Background. Peroxisome proliferator-activated receptor-gamma (PPAR gamma) gene is located at 3p25 position. PPAR gamma functions as the master regulator of glucose homeostasis and lipoprotein metabolism, and recent studies have reported that it is involved in various metabolic diseases such as diabetes mellitus, hyperlipidemia, coronary artery disease (CAD), and nonalcoholic fatty liver disease (NAFLD). PPAR gamma 1 and PPAR gamma 2 are necessary for the development of adipose tissue and insulin sensitivity regulation. But PPAR gamma 2 is the isoform that was controlled in response to nutrient intake and obesity. Methodology. In this study, we used computational techniques to show the impact of Pro12Ala polymorphism on PPAR gamma 2. The 3-D structure of PPAR gamma 2 was modeled using I-TASSER server. The modeled structure was validated with the ZLab server, and the mutation was created with SPDB viewer. Stability prediction tools were used. Molecular dynamics simulation (MDS) was used to understand the structural and functional behavior of the wild type and mutant. Essential dynamics was also applied. Results and Conclusions.
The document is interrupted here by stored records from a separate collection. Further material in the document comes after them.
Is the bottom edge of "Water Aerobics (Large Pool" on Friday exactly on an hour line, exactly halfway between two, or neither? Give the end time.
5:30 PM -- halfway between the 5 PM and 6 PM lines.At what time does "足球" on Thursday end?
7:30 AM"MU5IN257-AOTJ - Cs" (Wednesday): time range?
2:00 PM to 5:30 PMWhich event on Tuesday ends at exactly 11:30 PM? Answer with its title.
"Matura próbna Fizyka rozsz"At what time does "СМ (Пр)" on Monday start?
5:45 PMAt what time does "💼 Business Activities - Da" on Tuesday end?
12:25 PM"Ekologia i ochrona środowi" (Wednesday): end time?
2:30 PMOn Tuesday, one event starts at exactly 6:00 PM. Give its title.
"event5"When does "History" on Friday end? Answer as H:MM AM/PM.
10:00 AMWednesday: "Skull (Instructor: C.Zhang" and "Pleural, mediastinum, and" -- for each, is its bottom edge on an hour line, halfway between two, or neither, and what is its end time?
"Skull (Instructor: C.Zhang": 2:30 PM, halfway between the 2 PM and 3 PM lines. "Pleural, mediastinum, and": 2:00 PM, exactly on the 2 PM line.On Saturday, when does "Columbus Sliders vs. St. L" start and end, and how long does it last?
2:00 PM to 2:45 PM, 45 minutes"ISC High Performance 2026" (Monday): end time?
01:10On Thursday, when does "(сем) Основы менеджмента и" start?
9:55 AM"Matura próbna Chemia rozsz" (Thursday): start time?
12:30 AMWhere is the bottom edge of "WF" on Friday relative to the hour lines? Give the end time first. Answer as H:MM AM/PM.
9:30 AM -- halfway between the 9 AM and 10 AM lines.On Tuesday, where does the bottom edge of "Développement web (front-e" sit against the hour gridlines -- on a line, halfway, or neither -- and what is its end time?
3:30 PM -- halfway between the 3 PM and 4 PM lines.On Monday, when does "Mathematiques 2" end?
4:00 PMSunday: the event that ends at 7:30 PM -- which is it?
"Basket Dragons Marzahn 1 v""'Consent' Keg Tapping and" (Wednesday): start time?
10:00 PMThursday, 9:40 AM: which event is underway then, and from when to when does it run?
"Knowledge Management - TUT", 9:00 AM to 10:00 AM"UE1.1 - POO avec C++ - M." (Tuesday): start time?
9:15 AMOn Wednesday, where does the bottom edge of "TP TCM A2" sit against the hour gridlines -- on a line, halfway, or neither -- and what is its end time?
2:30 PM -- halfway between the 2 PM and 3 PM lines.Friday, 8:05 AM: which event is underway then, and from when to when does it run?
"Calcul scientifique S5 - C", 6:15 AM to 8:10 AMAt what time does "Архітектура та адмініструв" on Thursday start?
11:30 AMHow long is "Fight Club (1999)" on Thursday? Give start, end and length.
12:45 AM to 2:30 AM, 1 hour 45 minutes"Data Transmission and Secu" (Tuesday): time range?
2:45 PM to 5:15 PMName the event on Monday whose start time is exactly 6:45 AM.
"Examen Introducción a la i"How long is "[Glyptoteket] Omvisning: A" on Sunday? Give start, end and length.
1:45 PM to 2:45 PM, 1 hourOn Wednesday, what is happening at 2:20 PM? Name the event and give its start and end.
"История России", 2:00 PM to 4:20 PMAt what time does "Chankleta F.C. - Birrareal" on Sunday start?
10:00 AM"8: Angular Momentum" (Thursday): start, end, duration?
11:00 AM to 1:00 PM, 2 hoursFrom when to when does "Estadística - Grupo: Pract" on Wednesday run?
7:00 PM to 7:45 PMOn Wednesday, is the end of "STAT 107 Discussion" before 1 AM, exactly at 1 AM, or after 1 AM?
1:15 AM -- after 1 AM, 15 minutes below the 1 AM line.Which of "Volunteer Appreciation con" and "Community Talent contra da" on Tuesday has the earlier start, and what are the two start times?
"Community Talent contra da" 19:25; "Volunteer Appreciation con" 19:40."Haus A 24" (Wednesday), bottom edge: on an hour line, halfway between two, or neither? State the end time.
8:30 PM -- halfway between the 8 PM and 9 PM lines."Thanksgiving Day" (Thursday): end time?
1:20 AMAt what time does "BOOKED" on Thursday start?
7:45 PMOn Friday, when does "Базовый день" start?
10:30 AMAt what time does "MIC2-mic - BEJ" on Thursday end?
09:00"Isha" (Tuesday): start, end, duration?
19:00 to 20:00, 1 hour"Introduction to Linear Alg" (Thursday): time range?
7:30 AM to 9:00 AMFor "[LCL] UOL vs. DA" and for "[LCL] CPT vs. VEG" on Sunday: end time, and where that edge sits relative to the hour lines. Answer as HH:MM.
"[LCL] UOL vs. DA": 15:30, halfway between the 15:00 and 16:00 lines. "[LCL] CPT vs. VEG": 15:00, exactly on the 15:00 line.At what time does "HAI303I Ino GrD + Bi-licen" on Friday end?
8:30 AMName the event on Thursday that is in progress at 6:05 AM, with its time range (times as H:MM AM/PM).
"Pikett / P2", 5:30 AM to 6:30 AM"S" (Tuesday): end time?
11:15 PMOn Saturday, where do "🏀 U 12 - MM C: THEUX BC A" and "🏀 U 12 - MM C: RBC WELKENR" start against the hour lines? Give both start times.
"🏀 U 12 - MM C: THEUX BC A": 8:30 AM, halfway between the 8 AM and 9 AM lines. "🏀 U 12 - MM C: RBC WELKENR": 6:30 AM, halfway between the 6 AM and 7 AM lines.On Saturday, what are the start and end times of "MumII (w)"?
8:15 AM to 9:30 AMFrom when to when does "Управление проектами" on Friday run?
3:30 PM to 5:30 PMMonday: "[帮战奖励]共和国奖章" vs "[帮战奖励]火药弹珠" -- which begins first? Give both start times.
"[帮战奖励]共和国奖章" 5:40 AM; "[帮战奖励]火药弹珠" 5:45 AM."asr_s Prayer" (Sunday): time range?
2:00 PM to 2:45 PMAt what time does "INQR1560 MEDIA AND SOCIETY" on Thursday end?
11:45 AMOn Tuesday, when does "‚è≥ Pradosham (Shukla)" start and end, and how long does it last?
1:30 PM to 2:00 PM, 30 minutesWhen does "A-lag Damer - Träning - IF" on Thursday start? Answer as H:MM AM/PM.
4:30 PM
Stability prediction tools were showed that this mutation has a destabilizing effect on the PPAR gamma 2 structure. The RMSD, RMSF, Rg, SASA, and DSSP were in line with H-bond results that showed less flexibility in the mutant structure. Essential dynamics was used to verify MDS results. Pro12Ala polymorphism leads to rigidity of the PPAR gamma 2 protein and might disturb the conformational changes and interactions of PPAR gamma 2 and results in type 2 diabetes mellitus (T2DM), CAD, and NAFLD. This study can help scientists to develop a drug therapy against these diseases.